**TASK BRIEF:**
Omit all pictures and give the records below again exactly as written.

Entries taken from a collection
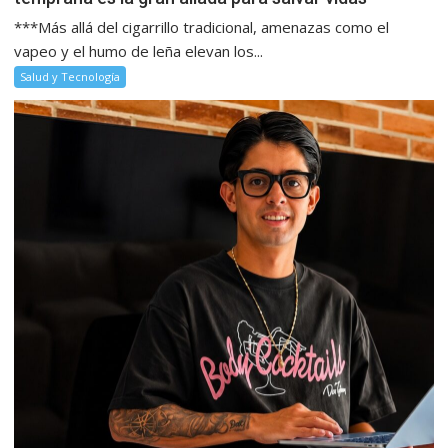
***Más allá del cigarrillo tradicional, amenazas como el
vapeo y el humo de leña elevan los...
Salud y Tecnología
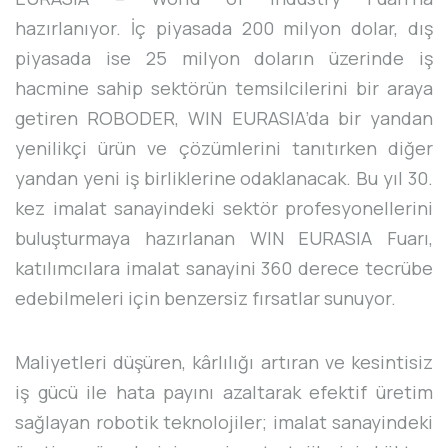
hazırlanıyor. İç piyasada 200 milyon dolar, dış
piyasada ise 25 milyon doların üzerinde iş
hacmine sahip sektörün temsilcilerini bir araya
getiren ROBODER, WIN EURASIA’da bir yandan
yenilikçi ürün ve çözümlerini tanıtırken diğer
yandan yeni iş birliklerine odaklanacak. Bu yıl 30.
kez imalat sanayindeki sektör profesyonellerini
buluşturmaya hazırlanan WIN EURASIA Fuarı,
katılımcılara imalat sanayini 360 derece tecrübe
edebilmeleri için benzersiz fırsatlar sunuyor.
Maliyetleri düşüren, kârlılığı artıran ve kesintisiz
iş gücü ile hata payını azaltarak efektif üretim
sağlayan robotik teknolojiler; imalat sanayindeki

**ANSWER TO THE EXERCISE:**
***Más allá del cigarrillo tradicional, amenazas como el
vapeo y el humo de leña elevan los...
Salud y Tecnología
hazırlanıyor. İç piyasada 200 milyon dolar, dış
piyasada ise 25 milyon doların üzerinde iş
hacmine sahip sektörün temsilcilerini bir araya
getiren ROBODER, WIN EURASIA’da bir yandan
yenilikçi ürün ve çözümlerini tanıtırken diğer
yandan yeni iş birliklerine odaklanacak. Bu yıl 30.
kez imalat sanayindeki sektör profesyonellerini
buluşturmaya hazırlanan WIN EURASIA Fuarı,
katılımcılara imalat sanayini 360 derece tecrübe
edebilmeleri için benzersiz fırsatlar sunuyor.
Maliyetleri düşüren, kârlılığı artıran ve kesintisiz
iş gücü ile hata payını azaltarak efektif üretim
sağlayan robotik teknolojiler; imalat sanayindeki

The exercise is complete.